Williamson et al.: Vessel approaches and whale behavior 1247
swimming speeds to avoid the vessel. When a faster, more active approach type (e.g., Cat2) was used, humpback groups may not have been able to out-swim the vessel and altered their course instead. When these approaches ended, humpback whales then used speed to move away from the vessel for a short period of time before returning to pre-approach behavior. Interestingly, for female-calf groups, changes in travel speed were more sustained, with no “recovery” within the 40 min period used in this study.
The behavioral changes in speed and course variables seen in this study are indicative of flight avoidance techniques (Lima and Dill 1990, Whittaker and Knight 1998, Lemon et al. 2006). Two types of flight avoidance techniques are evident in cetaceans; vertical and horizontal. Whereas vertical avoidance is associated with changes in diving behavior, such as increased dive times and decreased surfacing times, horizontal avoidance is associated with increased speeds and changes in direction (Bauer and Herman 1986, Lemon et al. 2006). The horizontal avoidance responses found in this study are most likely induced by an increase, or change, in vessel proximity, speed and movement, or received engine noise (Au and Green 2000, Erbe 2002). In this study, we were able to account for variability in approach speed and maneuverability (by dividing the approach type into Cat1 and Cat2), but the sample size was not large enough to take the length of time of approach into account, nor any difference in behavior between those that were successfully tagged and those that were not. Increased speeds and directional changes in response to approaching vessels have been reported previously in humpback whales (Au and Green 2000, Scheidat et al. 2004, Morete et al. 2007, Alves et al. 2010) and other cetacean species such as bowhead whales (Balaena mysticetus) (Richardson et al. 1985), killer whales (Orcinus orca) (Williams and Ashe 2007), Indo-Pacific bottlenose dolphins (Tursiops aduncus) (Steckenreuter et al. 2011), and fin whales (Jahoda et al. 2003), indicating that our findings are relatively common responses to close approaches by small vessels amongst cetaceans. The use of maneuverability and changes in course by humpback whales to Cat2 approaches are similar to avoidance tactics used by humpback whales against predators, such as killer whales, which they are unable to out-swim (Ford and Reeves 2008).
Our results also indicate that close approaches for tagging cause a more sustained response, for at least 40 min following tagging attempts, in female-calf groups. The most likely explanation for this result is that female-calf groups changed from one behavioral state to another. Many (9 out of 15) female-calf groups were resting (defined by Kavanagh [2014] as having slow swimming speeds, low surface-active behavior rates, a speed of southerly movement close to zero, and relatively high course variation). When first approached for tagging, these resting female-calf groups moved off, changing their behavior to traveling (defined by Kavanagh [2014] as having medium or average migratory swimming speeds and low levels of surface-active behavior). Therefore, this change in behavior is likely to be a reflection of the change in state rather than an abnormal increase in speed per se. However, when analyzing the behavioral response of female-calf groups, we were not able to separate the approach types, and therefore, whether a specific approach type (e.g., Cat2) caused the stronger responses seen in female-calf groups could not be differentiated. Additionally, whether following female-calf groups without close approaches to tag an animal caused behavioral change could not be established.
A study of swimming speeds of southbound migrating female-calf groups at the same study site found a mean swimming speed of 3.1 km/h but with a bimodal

== Task to carry out ==
Copy the records. Each line should match exactly.

== Written solution ==
Williamson et al.: Vessel approaches and whale behavior 1247
swimming speeds to avoid the vessel. When a faster, more active approach type (e.g., Cat2) was used, humpback groups may not have been able to out-swim the vessel and altered their course instead. When these approaches ended, humpback whales then used speed to move away from the vessel for a short period of time before returning to pre-approach behavior. Interestingly, for female-calf groups, changes in travel speed were more sustained, with no “recovery” within the 40 min period used in this study.
The behavioral changes in speed and course variables seen in this study are indicative of flight avoidance techniques (Lima and Dill 1990, Whittaker and Knight 1998, Lemon et al. 2006). Two types of flight avoidance techniques are evident in cetaceans; vertical and horizontal. Whereas vertical avoidance is associated with changes in diving behavior, such as increased dive times and decreased surfacing times, horizontal avoidance is associated with increased speeds and changes in direction (Bauer and Herman 1986, Lemon et al. 2006). The horizontal avoidance responses found in this study are most likely induced by an increase, or change, in vessel proximity, speed and movement, or received engine noise (Au and Green 2000, Erbe 2002). In this study, we were able to account for variability in approach speed and maneuverability (by dividing the approach type into Cat1 and Cat2), but the sample size was not large enough to take the length of time of approach into account, nor any difference in behavior between those that were successfully tagged and those that were not. Increased speeds and directional changes in response to approaching vessels have been reported previously in humpback whales (Au and Green 2000, Scheidat et al. 2004, Morete et al. 2007, Alves et al. 2010) and other cetacean species such as bowhead whales (Balaena mysticetus) (Richardson et al. 1985), killer whales (Orcinus orca) (Williams and Ashe 2007), Indo-Pacific bottlenose dolphins (Tursiops aduncus) (Steckenreuter et al. 2011), and fin whales (Jahoda et al. 2003), indicating that our findings are relatively common responses to close approaches by small vessels amongst cetaceans. The use of maneuverability and changes in course by humpback whales to Cat2 approaches are similar to avoidance tactics used by humpback whales against predators, such as killer whales, which they are unable to out-swim (Ford and Reeves 2008).
Our results also indicate that close approaches for tagging cause a more sustained response, for at least 40 min following tagging attempts, in female-calf groups. The most likely explanation for this result is that female-calf groups changed from one behavioral state to another. Many (9 out of 15) female-calf groups were resting (defined by Kavanagh [2014] as having slow swimming speeds, low surface-active behavior rates, a speed of southerly movement close to zero, and relatively high course variation). When first approached for tagging, these resting female-calf groups moved off, changing their behavior to traveling (defined by Kavanagh [2014] as having medium or average migratory swimming speeds and low levels of surface-active behavior). Therefore, this change in behavior is likely to be a reflection of the change in state rather than an abnormal increase in speed per se. However, when analyzing the behavioral response of female-calf groups, we were not able to separate the approach types, and therefore, whether a specific approach type (e.g., Cat2) caused the stronger responses seen in female-calf groups could not be differentiated. Additionally, whether following female-calf groups without close approaches to tag an animal caused behavioral change could not be established.
A study of swimming speeds of southbound migrating female-calf groups at the same study site found a mean swimming speed of 3.1 km/h but with a bimodal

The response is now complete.